--- Start of DATA ROWS ---

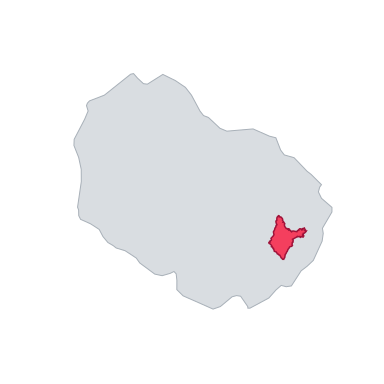 location of Debartsa, Debarca, North Macedonia, rotated 228°
{"feature_id": "65306769B78023528365293", "entity_name": "Debartsa", "entity_type": "district", "adm_level": 2, "iso_a3": "MKD", "parent_name": "North Macedonia", "parent_adm1": "Debarca", "projection": "natural_earth1", "projection_center": [20.818, 41.302], "detail": "fine", "context": "in_parent", "style": "filled", "palette": "rose", "viewbox_px": 384, "rotation_deg": 228, "n_neighbors": 0, "source": "geoboundaries", "source_scale": "gbopen_adm2", "svg_char_len": 2669}
<svg xmlns="http://www.w3.org/2000/svg" viewBox="0 0 384 384"><g transform="rotate(228 192 192)"><path d="M174.3,105.7L180.2,106.4L193.1,103.0L201.1,98.2L205.1,97.5L210.6,95.7L218.4,96.0L226.3,98.0L236.3,95.3L246.2,90.9L250.2,92.0L254.5,95.7L257.3,96.8L273.8,116.7L282.9,124.8L293.5,130.9L305.6,135.4L310.0,139.7L317.9,160.9L321.7,169.0L326.8,171.4L328.0,173.7L328.3,176.8L322.6,191.7L320.6,225.2L319.1,227.8L313.1,227.7L305.0,228.4L302.0,231.0L298.9,249.0L285.9,254.2L274.2,257.1L264.3,256.4L246.8,252.1L241.1,251.7L236.3,254.1L220.7,255.4L213.9,258.6L198.0,279.6L181.7,286.9L176.2,290.6L163.8,285.9L157.8,285.4L149.2,290.8L130.4,291.4L125.3,292.3L110.8,293.1L110.2,290.2L107.5,286.0L100.7,284.0L86.9,285.7L83.5,282.6L77.8,264.7L73.4,261.8L68.4,255.8L60.0,236.4L59.8,227.9L60.4,220.4L55.7,203.0L58.6,198.6L62.9,195.8L63.0,188.8L61.8,178.2L66.9,157.3L68.3,155.8L69.6,156.8L82.0,158.4L85.2,155.8L87.3,151.7L87.9,136.4L90.9,129.3L120.8,115.9L129.6,115.4L136.4,121.6L141.8,125.5L145.0,125.4L146.1,121.4L149.8,113.8L155.9,109.4L174.1,105.7L174.3,105.7Z" fill="#d9dde1" stroke="#a8b0b8" stroke-width="1"/><path d="M80.6,215.1L80.9,215.4L81.2,217.0L83.2,219.5L83.3,220.5L84.2,222.6L84.2,223.2L85.1,224.8L85.3,226.4L85.9,227.8L84.9,229.9L85.2,231.0L85.8,231.0L87.4,232.8L87.5,233.6L87.3,233.8L88.0,234.2L88.5,235.0L89.6,235.1L88.5,239.6L88.6,240.5L88.0,240.5L87.2,242.0L86.2,242.1L86.3,242.5L85.9,242.5L86.0,242.8L84.5,244.2L84.9,244.3L84.7,244.6L85.0,244.7L84.7,245.2L85.4,245.2L85.1,245.8L86.0,245.9L85.8,246.1L85.9,246.3L86.8,246.9L86.2,248.1L86.3,250.2L86.5,250.8L86.9,250.2L87.7,250.2L87.8,250.6L88.1,250.4L88.3,250.9L88.9,251.0L90.0,251.4L90.2,250.4L90.4,250.5L90.8,249.7L90.1,249.2L90.3,249.1L90.2,248.4L90.5,248.1L91.7,248.3L92.6,247.4L92.6,245.9L92.2,245.8L92.7,244.4L92.3,243.4L95.2,241.2L95.8,240.4L95.7,239.4L97.1,239.2L97.4,239.5L98.1,239.3L98.7,238.5L99.1,239.1L99.3,239.0L99.8,239.4L100.2,239.0L100.3,238.2L101.2,238.2L101.7,237.6L104.6,237.9L106.0,238.9L106.3,239.7L108.2,240.0L108.5,239.6L108.6,240.1L110.4,240.3L110.9,241.0L111.8,241.4L113.7,241.4L114.0,241.0L114.6,240.9L115.1,240.2L115.8,240.8L116.5,240.5L116.4,238.8L116.0,237.8L114.2,236.0L114.3,235.2L113.8,234.5L112.4,233.7L110.8,233.2L110.9,232.2L109.7,230.4L109.7,229.5L108.7,228.2L107.9,225.8L105.4,224.3L105.0,223.1L104.7,219.7L103.8,219.4L103.1,218.7L103.4,216.8L102.5,216.7L102.6,215.7L103.0,215.3L102.8,215.1L102.2,214.9L101.7,215.2L99.5,215.4L97.9,215.0L98.0,214.5L96.9,214.9L96.3,214.6L95.6,214.8L95.5,214.4L94.4,214.3L92.9,213.5L90.9,214.5L88.8,214.0L88.2,214.5L86.9,214.5L86.3,215.0L83.3,214.2L82.8,214.4L81.3,214.3L80.6,215.1Z" fill="#f43f5e" stroke="#9f1239" stroke-width="1.5"/></g></svg>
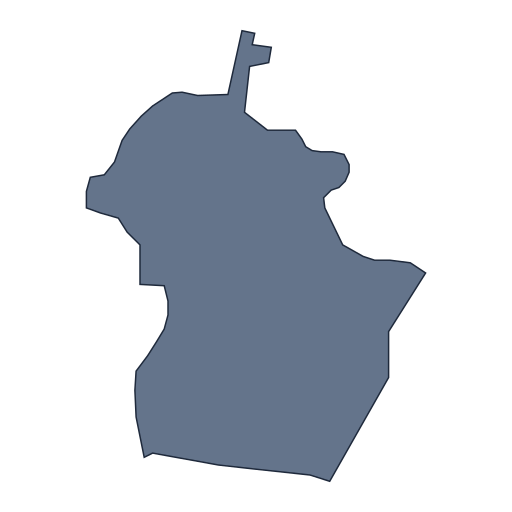 outline of Putatan, Sabah, Malaysia
{"feature_id": "92858781B21470525413455", "entity_name": "Putatan", "entity_type": "district", "adm_level": 2, "iso_a3": "MYS", "parent_name": "Malaysia", "parent_adm1": "Sabah", "projection": "albers", "projection_center": [116.061, 5.886], "detail": "fine", "context": "isolated", "style": "filled", "palette": "slate", "viewbox_px": 512, "rotation_deg": 0, "n_neighbors": 0, "source": "geoboundaries", "source_scale": "gbopen_adm2", "svg_char_len": 911}
<svg xmlns="http://www.w3.org/2000/svg" viewBox="0 0 512 512"><path d="M329.7,481.3L388.6,377.5L388.6,331.6L425.6,273.0L410.3,262.8L389.9,260.2L374.6,260.2L363.1,256.4L342.7,244.9L324.8,207.9L323.6,197.7L331.2,190.1L338.9,187.5L345.2,181.2L349.1,172.2L349.1,164.6L344.0,154.4L332.5,151.8L321.0,151.8L312.1,150.6L305.7,146.7L301.9,139.1L295.5,130.2L281.5,130.2L267.5,130.2L244.5,112.3L249.6,66.4L268.7,62.6L271.3,47.3L252.2,44.7L254.7,33.3L242.0,30.7L227.9,94.5L197.6,95.5L182.1,92.2L172.3,93.0L152.7,105.9L141.3,116.1L129.8,128.9L122.1,140.4L114.5,162.0L104.3,174.8L90.3,177.3L86.4,191.4L86.4,207.9L100.5,213.0L118.3,218.1L127.2,232.2L140.0,244.9L140.0,260.2L140.0,284.4L164.2,285.7L168.0,301.0L168.0,315.0L164.2,329.1L156.5,341.8L147.6,355.8L136.1,371.1L134.9,390.3L136.1,417.0L144.2,457.3L152.6,453.1L218.4,465.0L254.2,469.0L310.0,475.0L329.7,481.3Z" fill="#64748b" stroke="#1e293b" stroke-width="1.5"/></svg>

--- End of DATA ROWS ---

EXERCISE PROMPT
Pick out each line in the rows above that contains the string "albers" and copy those lines. Case counts.

OUTPUT OF THE EXERCISE
{"feature_id": "92858781B21470525413455", "entity_name": "Putatan", "entity_type": "district", "adm_level": 2, "iso_a3": "MYS", "parent_name": "Malaysia", "parent_adm1": "Sabah", "projection": "albers", "projection_center": [116.061, 5.886], "detail": "fine", "context": "isolated", "style": "filled", "palette": "slate", "viewbox_px": 512, "rotation_deg": 0, "n_neighbors": 0, "source": "geoboundaries", "source_scale": "gbopen_adm2", "svg_char_len": 911}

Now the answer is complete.